ADL Welcomes Demise Of Same-Sex Marriage Amendment; Expresses 'Dismay' At Senate Vote
New York, NY, June 7, 2006 … While pleased that the Senate could not muster enough votes to approve the so-called "Marriage Protection Amendment," the Anti-Defamation League (ADL) today expressed dismay that the Senate would even attempt to vote on a measure that would discriminate against gay Americans. The Senate voted 49-48 in favor of ending debate and proceeding to a vote on a constitutional amendment banning same sex marriage. Sixty votes were needed to end debate.
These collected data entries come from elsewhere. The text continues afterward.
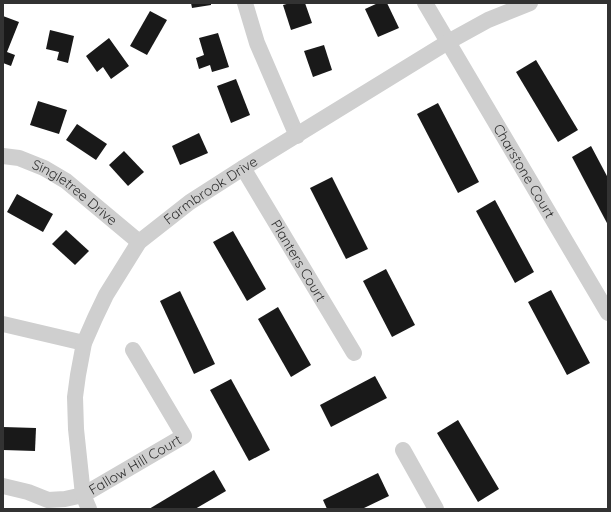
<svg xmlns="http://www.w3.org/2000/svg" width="611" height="512" font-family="Quicksand,sans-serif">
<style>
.building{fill:#191919}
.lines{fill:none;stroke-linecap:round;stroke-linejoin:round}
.minor{stroke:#cfcfcf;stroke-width:16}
.labels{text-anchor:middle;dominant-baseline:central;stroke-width:4;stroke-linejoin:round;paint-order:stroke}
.street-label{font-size:14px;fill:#323232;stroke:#fff}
</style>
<rect width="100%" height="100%" fill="#fff"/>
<g class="building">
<path d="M 191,3 L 211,3 L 211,5 L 192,8 Z"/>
<path d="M 290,3 L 305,3 L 312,23 L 291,30 L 283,5 Z"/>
<path d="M 378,3 L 387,3 L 399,28 L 378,37 L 365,9 Z"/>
<path d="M 150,11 L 167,20 L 147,55 L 130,46 Z"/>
<path d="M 3,16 L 19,22 L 7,52 L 15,55 L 11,66 L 3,63 Z"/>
<path d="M 50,30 L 74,36 L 68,63 L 57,60 L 59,52 L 46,49 Z"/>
<path d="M 218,33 L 229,67 L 212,72 L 210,65 L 199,69 L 196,58 L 204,55 L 199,38 Z"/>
<path d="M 109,38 L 129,66 L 111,79 L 103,67 L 97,72 L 86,56 Z"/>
<path d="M 324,45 L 332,70 L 313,77 L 304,51 Z"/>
<path d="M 536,60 L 578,130 L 558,142 L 516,72 Z"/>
<path d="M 236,79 L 250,115 L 231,123 L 217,86 Z"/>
<path d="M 38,101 L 67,110 L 59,134 L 30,125 Z"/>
<path d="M 438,103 L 479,182 L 458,193 L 417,114 Z"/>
<path d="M 77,124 L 107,144 L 96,160 L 66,140 Z"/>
<path d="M 199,133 L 208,153 L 180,165 L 172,146 Z"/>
<path d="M 591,146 L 608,178 L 608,225 L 572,157 Z"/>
<path d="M 124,151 L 144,172 L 128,186 L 109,165 Z"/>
<path d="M 332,177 L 368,249 L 346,259 L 310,188 Z"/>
<path d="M 17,194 L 53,214 L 43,232 L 7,212 Z"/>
<path d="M 495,200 L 534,272 L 515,283 L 476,211 Z"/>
<path d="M 66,230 L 89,251 L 75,265 L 52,244 Z"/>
<path d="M 233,231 L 266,289 L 247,301 L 213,242 Z"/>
<path d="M 386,269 L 415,325 L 392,337 L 363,281 Z"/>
<path d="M 551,290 L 590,363 L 567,375 L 528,302 Z"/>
<path d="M 180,291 L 215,364 L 194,374 L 160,301 Z"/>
<path d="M 278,307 L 311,365 L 291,377 L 258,319 Z"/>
<path d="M 375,376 L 387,398 L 331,427 L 320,405 Z"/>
<path d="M 231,379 L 270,450 L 249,461 L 210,390 Z"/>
<path d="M 458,420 L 499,489 L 478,502 L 437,433 Z"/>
<path d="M 3,427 L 36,428 L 35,451 L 3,450 Z"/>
<path d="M 214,470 L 226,491 L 195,509 L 149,509 Z"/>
<path d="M 378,473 L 389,496 L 362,509 L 327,509 L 323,500 Z"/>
</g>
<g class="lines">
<g class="minor">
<path d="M 245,3 L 257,43 L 297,136"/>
<path id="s1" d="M 425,3 L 608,313"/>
<path id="s2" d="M 3,156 L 19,158 L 44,168 L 66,181 L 139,242"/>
<path id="s3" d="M 243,168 L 354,353"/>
<path d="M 3,324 L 84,343"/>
<path d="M 403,450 L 436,509"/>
<path id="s4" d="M 3,486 L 28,492 L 48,500 L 65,499 L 83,495 L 184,436 L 133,350"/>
<path id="s5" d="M 89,509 L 83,495 L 76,429 L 75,397 L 78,375 L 84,343 L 95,318 L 106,295 L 139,242 L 190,202 L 243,168 L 448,42 L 488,20 L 530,3"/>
</g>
</g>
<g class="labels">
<g class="street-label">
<text stroke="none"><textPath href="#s1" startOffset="195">Charstone Court</textPath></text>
<text stroke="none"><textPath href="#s5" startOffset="372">Farmbrook Drive</textPath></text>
<text stroke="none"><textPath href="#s2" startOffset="82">Singletree Drive</textPath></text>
<text stroke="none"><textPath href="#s3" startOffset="108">Planters Court</textPath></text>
<text stroke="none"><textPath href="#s4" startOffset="143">Fallow Hill Court</textPath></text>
</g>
</g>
<rect width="611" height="512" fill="none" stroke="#323232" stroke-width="8"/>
</svg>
"While we are pleased that the vote fell far short of the supermajority needed for a constitutional amendment, we are dismayed that members of the Senate would even consider, much less bring to a vote a ban on gay marriage, a measure that would discriminate against a specific group of Americans," said Barbara B. Balser, ADL National Chair, and Abraham H. Foxman, ADL National Director. "It is anathema to American principles of democracy to target an entire class of people for social, economic and civil discrimination."
ADL previously had written to Senators urging them to reject any constitutional amendment banning gay marriage. In a series of letters to Republican and Democratic Senate leaders, ADL has noted that the landmark U.S. Supreme Court decision Romer v. Evans made clear that the singling out of any group for discriminatory treatment was against American constitutional tradition.
The Anti-Defamation League, founded in 1913, is the world's leading organization fighting anti-Semitism through programs and services that counteract hatred, prejudice and bigotry.